— The problem —
In the data below, one line contains "Gavrilova, Y., &" and a later one contains "Lawson, H., &". Print both, with every line between them, exactly and alone.

=== Begin Enclosure ===

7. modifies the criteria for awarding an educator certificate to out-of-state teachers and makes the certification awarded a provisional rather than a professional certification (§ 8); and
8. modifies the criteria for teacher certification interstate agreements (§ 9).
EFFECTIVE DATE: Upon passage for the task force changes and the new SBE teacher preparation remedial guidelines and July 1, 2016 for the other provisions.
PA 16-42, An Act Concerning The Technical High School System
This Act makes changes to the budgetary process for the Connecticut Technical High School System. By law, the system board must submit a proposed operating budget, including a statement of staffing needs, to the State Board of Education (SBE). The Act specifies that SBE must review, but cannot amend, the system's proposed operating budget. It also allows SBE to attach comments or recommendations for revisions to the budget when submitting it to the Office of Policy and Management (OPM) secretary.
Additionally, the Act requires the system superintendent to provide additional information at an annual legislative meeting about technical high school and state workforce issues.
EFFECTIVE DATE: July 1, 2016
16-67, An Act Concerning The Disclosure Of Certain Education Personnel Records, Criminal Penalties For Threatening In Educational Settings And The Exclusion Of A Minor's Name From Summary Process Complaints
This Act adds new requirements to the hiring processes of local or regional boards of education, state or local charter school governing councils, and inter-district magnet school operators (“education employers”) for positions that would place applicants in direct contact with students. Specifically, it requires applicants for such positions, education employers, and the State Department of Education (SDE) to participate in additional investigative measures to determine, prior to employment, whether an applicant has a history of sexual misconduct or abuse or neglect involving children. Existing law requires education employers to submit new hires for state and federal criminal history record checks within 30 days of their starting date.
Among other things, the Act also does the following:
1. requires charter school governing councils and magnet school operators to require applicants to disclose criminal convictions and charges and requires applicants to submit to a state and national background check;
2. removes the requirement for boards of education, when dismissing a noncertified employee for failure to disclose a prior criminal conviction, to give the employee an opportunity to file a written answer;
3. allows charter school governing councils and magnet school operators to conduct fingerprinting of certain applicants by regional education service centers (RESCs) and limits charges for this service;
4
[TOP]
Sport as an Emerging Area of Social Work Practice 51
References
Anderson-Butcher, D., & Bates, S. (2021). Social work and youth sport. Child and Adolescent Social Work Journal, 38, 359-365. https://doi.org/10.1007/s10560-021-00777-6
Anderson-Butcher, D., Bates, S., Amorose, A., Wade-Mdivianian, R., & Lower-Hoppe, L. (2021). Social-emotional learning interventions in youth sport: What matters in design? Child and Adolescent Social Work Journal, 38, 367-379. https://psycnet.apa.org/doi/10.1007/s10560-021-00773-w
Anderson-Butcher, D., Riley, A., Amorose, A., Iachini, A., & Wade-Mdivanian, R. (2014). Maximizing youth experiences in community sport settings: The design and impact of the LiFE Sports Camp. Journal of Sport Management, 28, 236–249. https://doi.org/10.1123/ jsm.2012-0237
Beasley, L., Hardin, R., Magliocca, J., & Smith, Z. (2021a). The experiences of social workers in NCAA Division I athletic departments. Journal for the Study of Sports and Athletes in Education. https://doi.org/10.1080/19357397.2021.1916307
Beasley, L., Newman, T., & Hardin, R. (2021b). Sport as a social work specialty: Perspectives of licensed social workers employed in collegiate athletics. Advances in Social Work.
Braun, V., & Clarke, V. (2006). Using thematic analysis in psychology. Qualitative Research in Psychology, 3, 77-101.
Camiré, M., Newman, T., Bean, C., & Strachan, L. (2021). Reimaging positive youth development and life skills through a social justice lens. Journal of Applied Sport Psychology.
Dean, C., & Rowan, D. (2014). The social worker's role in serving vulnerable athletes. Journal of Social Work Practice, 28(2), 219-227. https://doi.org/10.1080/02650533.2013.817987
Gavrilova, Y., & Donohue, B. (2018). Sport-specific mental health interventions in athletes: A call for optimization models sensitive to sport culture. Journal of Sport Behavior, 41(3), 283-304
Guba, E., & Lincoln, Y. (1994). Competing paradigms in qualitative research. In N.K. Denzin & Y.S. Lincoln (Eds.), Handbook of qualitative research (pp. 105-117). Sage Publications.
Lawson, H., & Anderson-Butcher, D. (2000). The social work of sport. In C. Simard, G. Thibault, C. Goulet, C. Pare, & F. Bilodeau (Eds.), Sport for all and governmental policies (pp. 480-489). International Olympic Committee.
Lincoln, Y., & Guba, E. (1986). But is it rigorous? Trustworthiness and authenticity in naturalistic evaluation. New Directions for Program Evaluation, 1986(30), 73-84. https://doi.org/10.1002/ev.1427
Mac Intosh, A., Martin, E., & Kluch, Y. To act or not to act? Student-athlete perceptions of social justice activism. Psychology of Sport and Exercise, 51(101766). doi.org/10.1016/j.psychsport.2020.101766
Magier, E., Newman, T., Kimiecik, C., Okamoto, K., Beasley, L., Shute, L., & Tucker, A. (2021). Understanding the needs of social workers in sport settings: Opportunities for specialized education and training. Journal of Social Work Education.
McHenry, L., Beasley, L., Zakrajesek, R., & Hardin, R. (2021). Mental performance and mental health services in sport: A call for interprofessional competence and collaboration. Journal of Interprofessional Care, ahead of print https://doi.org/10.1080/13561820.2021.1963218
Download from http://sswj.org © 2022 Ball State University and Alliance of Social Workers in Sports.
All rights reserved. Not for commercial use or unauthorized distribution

=== End Enclosure ===

— Task output —
Gavrilova, Y., & Donohue, B. (2018). Sport-specific mental health interventions in athletes: A call for optimization models sensitive to sport culture. Journal of Sport Behavior, 41(3), 283-304
Guba, E., & Lincoln, Y. (1994). Competing paradigms in qualitative research. In N.K. Denzin & Y.S. Lincoln (Eds.), Handbook of qualitative research (pp. 105-117). Sage Publications.
Lawson, H., & Anderson-Butcher, D. (2000). The social work of sport. In C. Simard, G. Thibault, C. Goulet, C. Pare, & F. Bilodeau (Eds.), Sport for all and governmental policies (pp. 480-489). International Olympic Committee.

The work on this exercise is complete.